Protection orders in Colorado are issued under C.R.S. 13-14-102 and 13-14-103. There are three types of protection orders:

  • Temporary Protection Order
  • Permanent Protection Order
  • Emergency Protection Order

With a temporary protection order (TRO), the individual seeking the order can obtain the order on their own, without the other person present. They may simply obtain the order through filling out a motion to be reviewed by a judge. If the judge finds justification to grant the order, they will grant a temporary protection order which must be served upon the other party.1

After a TRO is granted, the court may set a date for a permanent protection order (PRO). This generally involves a court hearing. For this type of hearing, the subject of the protection order has the opportunity to respond to the allegations. If the alleged victim does not show up to the hearing, the permanent protection order is not granted. If the defendant does not appear for the hearing and notice was properly served, then the order will generally be granted.

An emergency protection order is an emergency procedure where someone wants to obtain a protection order during the hours the courts are closed. An emergency protection order can be obtained through law enforcement when the courts are not open.2

2. What is prohibited by a civil protection order?

The specific restrictions under a civil protection order will depend on the situation. The order may require the individual to move out of the alleged victim's house, limit communication to phone or email contact, or prohibit all contact. If a protective order restricts any contact, that may include phone, text, email, and even social media contact.

The protective order may also prohibit coming within a certain distance of the other person, prohibit going to their home, school, workplace, children's' school, public places the frequent, or other locations. The order may restrict contact with family members, children, or pets. A protective order may also require you to hand over any firearms you have to law enforcement.

3. How was a protection order issued against me?

If you have a civil protection order against you, it was likely obtained after another person filed for protection against you.

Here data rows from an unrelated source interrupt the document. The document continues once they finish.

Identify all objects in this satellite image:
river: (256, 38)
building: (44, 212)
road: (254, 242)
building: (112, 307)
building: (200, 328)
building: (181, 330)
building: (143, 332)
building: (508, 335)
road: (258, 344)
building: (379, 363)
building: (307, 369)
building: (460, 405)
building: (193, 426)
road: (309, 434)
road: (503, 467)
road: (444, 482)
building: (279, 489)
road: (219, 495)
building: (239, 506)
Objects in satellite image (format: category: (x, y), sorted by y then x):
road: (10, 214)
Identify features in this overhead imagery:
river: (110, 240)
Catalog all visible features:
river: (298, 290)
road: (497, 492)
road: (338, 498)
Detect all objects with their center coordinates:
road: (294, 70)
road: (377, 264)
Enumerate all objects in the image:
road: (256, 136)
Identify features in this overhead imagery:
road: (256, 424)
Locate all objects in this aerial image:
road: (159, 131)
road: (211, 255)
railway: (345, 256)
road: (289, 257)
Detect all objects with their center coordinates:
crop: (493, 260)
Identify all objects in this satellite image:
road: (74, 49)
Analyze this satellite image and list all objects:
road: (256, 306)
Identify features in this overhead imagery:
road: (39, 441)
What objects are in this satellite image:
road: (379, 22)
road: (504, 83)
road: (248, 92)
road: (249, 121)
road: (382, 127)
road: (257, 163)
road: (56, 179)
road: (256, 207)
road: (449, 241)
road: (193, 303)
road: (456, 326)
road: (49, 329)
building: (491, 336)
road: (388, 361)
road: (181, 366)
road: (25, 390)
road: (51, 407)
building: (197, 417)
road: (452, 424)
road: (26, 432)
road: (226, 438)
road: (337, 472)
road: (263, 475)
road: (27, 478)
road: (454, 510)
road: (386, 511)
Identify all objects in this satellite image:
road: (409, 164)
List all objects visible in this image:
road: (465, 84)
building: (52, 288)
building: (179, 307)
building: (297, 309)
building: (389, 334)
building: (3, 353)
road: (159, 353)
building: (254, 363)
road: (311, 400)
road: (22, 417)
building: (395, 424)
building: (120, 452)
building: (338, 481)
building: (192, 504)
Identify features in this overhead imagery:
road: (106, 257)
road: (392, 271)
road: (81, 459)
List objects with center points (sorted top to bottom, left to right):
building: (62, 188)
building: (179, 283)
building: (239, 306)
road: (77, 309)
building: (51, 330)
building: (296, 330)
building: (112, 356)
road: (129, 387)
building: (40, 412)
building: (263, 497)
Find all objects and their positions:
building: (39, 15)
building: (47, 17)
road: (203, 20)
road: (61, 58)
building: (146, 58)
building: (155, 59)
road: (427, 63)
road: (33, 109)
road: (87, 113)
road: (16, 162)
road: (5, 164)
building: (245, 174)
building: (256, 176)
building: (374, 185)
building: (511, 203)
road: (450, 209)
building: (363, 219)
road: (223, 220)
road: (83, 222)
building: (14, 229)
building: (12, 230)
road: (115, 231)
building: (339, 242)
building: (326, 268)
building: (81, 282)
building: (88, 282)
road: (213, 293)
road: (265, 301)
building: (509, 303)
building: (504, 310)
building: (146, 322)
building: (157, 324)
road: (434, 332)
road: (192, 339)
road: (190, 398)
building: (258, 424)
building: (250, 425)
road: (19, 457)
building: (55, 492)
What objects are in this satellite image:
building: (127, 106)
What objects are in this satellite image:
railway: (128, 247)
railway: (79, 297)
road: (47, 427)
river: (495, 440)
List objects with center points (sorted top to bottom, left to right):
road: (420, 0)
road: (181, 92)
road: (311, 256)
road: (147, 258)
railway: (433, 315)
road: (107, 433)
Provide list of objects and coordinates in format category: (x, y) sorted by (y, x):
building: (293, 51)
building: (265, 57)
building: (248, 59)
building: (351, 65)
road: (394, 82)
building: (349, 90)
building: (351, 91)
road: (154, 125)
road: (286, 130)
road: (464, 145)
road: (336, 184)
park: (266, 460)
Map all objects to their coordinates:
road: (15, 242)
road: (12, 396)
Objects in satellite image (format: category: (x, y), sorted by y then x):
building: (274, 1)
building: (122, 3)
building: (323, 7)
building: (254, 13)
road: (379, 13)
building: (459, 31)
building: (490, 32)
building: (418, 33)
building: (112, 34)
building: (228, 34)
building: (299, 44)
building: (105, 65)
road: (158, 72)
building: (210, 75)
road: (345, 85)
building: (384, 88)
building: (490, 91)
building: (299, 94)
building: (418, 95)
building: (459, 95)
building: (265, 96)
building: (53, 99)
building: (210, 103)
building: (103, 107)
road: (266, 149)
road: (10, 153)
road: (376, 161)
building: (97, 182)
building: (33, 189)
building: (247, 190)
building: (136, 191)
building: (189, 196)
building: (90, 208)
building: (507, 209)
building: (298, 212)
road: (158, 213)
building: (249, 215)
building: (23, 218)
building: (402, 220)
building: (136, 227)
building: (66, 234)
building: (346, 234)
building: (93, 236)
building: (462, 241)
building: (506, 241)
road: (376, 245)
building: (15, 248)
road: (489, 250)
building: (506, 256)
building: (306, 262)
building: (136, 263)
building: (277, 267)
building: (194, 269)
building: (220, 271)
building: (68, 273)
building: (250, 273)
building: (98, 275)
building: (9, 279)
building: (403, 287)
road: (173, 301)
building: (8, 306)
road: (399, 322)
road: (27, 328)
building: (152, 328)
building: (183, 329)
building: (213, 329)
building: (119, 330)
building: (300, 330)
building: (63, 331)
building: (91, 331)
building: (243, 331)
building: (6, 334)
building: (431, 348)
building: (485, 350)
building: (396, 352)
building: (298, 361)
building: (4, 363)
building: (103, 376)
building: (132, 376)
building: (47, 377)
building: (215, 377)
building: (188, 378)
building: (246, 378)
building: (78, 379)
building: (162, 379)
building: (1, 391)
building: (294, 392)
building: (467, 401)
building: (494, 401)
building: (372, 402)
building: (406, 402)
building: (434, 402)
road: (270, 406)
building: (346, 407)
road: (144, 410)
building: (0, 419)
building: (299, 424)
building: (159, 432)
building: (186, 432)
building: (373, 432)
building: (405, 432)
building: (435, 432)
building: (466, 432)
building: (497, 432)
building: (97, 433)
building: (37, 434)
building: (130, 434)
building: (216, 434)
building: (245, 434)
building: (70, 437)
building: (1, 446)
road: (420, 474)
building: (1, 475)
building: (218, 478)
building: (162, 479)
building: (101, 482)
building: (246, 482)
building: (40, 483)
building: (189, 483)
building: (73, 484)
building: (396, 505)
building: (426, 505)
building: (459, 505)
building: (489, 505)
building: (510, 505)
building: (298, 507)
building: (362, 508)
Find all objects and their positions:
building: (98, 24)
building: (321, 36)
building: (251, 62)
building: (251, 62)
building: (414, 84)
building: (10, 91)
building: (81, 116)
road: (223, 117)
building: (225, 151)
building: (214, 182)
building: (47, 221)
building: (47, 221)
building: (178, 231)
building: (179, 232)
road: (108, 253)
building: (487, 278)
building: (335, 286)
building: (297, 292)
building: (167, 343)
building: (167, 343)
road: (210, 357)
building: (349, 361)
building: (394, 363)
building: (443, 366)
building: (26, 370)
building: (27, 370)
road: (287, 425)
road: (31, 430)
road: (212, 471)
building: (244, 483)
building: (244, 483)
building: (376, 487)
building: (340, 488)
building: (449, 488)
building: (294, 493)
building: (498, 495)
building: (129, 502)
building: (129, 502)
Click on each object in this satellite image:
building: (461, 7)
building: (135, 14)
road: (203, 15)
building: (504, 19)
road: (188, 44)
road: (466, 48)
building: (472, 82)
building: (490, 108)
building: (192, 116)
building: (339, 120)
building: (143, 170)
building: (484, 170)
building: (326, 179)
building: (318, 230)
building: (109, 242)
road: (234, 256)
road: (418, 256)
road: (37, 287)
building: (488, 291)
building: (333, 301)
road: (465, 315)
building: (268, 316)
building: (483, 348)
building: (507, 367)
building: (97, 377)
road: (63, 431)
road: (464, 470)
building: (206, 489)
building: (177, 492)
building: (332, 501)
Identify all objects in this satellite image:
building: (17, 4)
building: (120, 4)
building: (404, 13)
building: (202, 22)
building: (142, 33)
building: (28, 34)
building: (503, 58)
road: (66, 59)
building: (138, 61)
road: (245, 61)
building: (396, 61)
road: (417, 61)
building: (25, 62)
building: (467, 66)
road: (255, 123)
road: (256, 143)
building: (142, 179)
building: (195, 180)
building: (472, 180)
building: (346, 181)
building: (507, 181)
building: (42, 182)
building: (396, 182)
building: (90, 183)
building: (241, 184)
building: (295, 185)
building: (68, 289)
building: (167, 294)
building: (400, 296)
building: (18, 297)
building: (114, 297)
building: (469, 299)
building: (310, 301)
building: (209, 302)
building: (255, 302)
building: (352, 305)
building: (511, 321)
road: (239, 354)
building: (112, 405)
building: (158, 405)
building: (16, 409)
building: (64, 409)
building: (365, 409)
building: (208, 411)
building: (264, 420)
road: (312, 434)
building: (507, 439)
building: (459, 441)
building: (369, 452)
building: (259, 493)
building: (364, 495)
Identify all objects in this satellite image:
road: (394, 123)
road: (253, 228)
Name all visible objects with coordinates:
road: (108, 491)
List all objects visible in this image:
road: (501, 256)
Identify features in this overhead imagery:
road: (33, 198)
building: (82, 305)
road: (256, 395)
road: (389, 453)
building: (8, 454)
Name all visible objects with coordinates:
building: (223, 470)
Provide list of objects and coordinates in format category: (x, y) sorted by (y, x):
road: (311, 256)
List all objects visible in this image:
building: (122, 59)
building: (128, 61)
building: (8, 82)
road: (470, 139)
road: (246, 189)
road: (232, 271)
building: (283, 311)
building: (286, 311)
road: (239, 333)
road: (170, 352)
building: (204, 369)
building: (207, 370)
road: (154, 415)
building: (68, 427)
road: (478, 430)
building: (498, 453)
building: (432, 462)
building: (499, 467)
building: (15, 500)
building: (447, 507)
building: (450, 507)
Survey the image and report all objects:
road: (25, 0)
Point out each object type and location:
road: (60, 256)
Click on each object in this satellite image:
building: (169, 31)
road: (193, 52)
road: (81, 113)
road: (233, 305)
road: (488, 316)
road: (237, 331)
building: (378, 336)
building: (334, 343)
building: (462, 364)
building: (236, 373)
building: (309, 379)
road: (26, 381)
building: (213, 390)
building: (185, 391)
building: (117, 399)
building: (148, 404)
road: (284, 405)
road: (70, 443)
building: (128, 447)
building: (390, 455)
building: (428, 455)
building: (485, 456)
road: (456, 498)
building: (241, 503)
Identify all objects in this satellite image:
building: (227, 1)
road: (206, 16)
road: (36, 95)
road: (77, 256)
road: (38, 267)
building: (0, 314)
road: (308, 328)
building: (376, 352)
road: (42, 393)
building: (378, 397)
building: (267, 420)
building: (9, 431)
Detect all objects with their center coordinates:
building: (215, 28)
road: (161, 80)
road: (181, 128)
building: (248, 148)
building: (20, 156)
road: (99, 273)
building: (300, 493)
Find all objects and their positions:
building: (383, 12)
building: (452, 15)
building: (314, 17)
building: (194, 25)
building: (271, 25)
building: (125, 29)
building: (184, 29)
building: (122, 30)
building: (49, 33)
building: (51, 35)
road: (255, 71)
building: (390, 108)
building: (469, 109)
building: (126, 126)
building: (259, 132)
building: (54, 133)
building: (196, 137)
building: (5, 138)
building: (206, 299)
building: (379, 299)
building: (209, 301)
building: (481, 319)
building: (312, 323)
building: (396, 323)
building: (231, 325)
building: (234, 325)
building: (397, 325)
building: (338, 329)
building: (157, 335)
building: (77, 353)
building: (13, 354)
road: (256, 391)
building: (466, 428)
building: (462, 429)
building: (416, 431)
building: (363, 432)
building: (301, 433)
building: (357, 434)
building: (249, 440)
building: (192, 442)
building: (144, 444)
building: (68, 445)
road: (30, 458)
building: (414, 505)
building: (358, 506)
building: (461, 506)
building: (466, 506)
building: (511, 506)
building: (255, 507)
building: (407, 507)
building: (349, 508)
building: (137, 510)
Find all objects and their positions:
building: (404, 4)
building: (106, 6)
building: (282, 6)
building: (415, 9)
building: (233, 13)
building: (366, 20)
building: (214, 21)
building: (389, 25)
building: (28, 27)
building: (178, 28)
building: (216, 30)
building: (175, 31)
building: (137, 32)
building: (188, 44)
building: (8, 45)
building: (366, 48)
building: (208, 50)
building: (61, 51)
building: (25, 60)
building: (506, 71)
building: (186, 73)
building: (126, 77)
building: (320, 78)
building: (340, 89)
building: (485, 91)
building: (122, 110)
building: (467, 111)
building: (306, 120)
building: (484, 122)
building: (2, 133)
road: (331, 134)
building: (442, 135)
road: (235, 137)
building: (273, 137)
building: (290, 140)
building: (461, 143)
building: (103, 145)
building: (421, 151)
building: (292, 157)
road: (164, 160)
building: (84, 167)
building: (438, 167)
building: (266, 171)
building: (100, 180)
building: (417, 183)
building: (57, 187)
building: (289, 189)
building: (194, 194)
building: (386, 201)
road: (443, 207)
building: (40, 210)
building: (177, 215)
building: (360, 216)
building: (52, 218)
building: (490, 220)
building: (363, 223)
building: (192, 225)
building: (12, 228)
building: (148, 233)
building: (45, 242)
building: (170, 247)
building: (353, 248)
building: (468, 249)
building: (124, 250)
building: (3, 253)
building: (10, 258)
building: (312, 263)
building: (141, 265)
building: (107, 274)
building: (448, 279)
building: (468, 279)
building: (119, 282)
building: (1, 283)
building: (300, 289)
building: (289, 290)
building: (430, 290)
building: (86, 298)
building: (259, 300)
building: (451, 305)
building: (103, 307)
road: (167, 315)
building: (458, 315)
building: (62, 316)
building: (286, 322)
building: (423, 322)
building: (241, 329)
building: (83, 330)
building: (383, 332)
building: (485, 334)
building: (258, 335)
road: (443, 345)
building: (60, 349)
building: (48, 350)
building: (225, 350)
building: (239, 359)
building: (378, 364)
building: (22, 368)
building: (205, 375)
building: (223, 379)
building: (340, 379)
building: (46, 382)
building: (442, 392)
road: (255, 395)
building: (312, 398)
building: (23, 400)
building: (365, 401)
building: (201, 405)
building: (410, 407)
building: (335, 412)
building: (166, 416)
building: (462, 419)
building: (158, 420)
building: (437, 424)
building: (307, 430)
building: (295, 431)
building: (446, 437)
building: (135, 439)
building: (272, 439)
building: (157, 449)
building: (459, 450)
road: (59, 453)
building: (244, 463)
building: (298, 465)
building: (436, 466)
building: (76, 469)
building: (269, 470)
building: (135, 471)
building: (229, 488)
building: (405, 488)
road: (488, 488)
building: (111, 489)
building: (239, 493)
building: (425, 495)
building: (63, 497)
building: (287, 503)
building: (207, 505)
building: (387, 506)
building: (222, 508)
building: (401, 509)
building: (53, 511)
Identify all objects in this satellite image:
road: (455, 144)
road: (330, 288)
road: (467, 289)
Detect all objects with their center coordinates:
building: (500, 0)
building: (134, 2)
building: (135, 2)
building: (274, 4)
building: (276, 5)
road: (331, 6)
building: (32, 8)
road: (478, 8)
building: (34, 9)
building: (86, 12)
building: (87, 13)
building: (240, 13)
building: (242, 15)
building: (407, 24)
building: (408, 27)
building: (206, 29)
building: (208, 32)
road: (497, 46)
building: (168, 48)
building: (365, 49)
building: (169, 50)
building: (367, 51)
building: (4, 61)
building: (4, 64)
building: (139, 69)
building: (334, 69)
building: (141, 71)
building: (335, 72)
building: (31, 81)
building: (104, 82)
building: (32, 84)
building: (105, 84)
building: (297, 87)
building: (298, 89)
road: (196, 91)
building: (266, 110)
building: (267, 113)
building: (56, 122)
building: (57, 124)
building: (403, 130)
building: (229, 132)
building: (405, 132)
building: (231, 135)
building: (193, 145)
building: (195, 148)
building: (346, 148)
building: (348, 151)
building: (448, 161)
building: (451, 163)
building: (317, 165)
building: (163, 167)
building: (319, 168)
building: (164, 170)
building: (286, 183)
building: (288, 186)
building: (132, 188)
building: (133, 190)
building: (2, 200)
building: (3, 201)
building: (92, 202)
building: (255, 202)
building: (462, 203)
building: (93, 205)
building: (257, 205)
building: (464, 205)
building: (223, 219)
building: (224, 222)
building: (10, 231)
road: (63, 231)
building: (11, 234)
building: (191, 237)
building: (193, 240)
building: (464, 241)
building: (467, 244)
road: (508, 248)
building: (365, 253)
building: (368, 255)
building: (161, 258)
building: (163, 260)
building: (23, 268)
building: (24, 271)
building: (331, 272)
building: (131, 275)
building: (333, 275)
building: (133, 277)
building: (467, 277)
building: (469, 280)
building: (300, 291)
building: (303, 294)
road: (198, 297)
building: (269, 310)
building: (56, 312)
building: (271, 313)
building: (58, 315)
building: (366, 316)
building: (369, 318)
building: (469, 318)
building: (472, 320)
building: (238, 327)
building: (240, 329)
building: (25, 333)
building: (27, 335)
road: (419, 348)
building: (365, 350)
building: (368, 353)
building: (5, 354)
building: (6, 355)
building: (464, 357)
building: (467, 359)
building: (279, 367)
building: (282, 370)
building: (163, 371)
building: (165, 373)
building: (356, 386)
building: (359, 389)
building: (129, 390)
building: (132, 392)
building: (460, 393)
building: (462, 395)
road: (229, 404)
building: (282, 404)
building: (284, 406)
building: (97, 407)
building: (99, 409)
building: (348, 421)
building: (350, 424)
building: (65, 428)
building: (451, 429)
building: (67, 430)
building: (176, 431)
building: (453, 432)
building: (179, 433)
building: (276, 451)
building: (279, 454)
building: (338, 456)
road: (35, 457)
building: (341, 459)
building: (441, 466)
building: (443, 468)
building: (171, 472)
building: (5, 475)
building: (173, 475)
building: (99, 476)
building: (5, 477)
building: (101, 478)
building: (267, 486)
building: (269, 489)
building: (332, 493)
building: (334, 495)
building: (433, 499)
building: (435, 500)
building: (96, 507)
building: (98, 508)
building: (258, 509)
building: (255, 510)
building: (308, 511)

A protection order is issued for the alleged victims of domestic abuse, stalking, sexual assault, unlawful sexual contact, or under fear of personal injury or harm. This is done through filing a “motion for civil protection order.” The motion is filed in the county where the alleged abuse occurred, where the alleged victim lives or works, or where the alleged abuser lives or works.

A motion for a civil protection order includes contact information for the parties involved, names of children who are also to be protected by the order, a description of why they are seeking protection, and how they want to limit contact. The motion is then filed with the county court.

The judge may then decide to grant a temporary protective order, with a copy to be served to the subject of the order. With a temporary protective order, the court does not require you to be present to defend yourself. However, if the individual is seeking a permanent protection order, then you have the right to be present and you should consider contacting an attorney to protect your rights.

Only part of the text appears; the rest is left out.